● EXTRAIT DE PAGE
>>>

ACJC/589/2024 du 13.05.2024 sur JTBL/998/2023 ( SBL ) , IRRECEVABLE

En fait
En droit
RÉPUBLIQUE ET CANTON DE GENÈVE

POUVOIR JUDICIAIRE

C/13454/2023 ACJC/589/2024

ARRÊT

DE LA COUR DE JUSTICE

Chambre des baux et loyers

DU LUNDI 13 MAI 2024

 

Entre

Madame A______, domiciliée c/o Monsieur B______, ______ [GE], appelante d'un jugement rendu par le Tribunal des baux et loyers le 23 novembre 2023, représentée par Me Sébastien LORENTZ, avocat, rue du Général-Dufour 22, case postale 315, 1211 Genève 4,

et

C______, domiciliée p.a. D______, ______ [GE], intimée, représentée par Me Zena GOOSSENS-BADRAN, avocate, avenue Léon-Gaud 5, case postale, 1211 Genève 12.

 


EN FAIT

A. Par jugement JTBL/998/2023 du 23 novembre 2023, le Tribunal des baux et loyers, statuant par voie de procédure sommaire, a condamné A______ à évacuer immédiatement de sa personne et de ses biens, ainsi que de toute autre personne faisant ménage commun avec elle, l'appartement de 3 pièces au 2ème étage de l'immeuble sis rue 1______ no. ______ à Genève (ch. 1 du dispositif), autorisé C______ à requérir l'évacuation par la force publique de A______ dès l'échéance d'un délai de trois mois après l'entrée en force du jugement (ch. 2), précisé que l'évacuation portant sur un logement, l'exécution du jugement par la force publique devrait être précédée de l'intervention d'un huissier judiciaire (ch. 3), débouté les parties de toutes autres conclusions (ch. 4) et dit que la procédure était gratuite (ch. 5).

Il est mentionné au pied de la décision que, s'agissant des mesures d'exécution, la décision peut faire l'objet d'un recours et que pour le surplus elle peut faire l'objet d'un appel.

En substance, les premiers juges ont retenu que le cas était clair. Le bail principal avait été résilié et la résiliation n'avait fait l'objet d'aucune contestation. Le sous-bail ne pouvait perdurer au-delà de la fin du bail principal. L'évacuation de la sous-locataire, qui ne bénéficiait d'aucun titre juridique l'autorisant à demeurer dans les locaux, devait être prononcée.

<<<

● DONNÉES FOURNIES
>>>

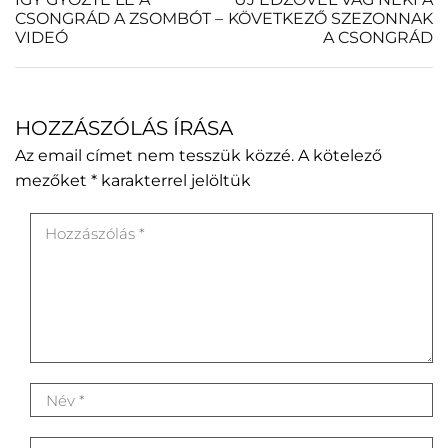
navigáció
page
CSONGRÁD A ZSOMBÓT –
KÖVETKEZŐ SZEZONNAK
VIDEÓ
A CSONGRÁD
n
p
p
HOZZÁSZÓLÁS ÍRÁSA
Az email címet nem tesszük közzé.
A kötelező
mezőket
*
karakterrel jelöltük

<<<
>>>

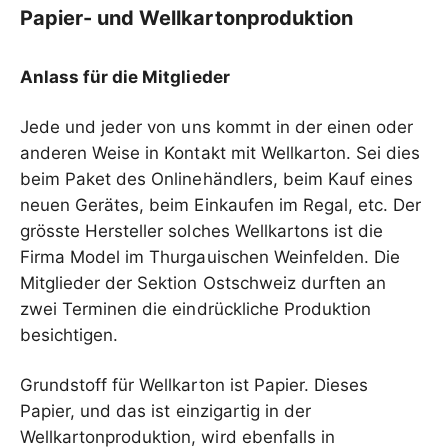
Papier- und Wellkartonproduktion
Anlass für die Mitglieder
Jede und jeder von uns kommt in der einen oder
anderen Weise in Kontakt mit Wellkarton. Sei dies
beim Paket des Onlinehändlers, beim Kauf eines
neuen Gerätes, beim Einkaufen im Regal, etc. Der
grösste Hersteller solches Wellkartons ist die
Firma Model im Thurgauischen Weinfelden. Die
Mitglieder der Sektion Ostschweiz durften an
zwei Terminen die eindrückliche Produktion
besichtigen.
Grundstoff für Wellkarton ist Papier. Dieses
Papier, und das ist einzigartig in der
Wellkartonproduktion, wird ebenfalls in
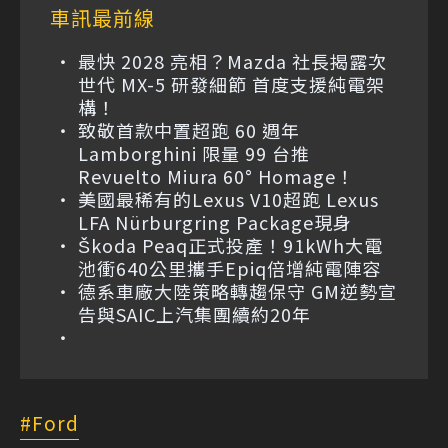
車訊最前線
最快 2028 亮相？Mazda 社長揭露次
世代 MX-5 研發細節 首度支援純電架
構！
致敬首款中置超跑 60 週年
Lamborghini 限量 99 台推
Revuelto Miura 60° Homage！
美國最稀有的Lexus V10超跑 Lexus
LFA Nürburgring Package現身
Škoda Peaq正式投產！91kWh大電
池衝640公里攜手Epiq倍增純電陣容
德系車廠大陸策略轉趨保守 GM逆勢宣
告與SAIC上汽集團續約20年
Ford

<<<

● CONSIGNES DES TÂCHES
1 > Énumérez, d'après l'extrait de l'arrêt, les décisions prises par le Tribunal des baux et loyers dans les chiffres 1 à 5 du dispositif de son jugement du 23 novembre 2023.
2 > Recopiez à l'identique les lignes des enregistrements, de celle qui contient « Papier- und Wellkartonproduktion » jusqu'à celle qui contient « Firma Model im Thurgauischen Weinfelden. Die », toutes deux comprises.
L'extrait de l'arrêt et les enregistrements n'ont aucun lien entre eux.

● RÉSULTATS PAR TÂCHE
1 >
1. Condamnation de A______ à évacuer immédiatement de sa personne et de ses biens, ainsi que de toute autre personne faisant ménage commun avec elle, l'appartement de 3 pièces au 2ème étage de l'immeuble sis rue 1______ no. ______ à Genève.
2. Autorisation donnée à C______ de requérir l'évacuation par la force publique de A______ dès l'échéance d'un délai de trois mois après l'entrée en force du jugement.
3. Précision selon laquelle, l'évacuation portant sur un logement, l'exécution du jugement par la force publique devrait être précédée de l'intervention d'un huissier judiciaire.
4. Déboutement des parties de toutes autres conclusions.
5. Gratuité de la procédure.

2 >
Papier- und Wellkartonproduktion
Anlass für die Mitglieder
Jede und jeder von uns kommt in der einen oder
anderen Weise in Kontakt mit Wellkarton. Sei dies
beim Paket des Onlinehändlers, beim Kauf eines
neuen Gerätes, beim Einkaufen im Regal, etc. Der
grösste Hersteller solches Wellkartons ist die
Firma Model im Thurgauischen Weinfelden. Die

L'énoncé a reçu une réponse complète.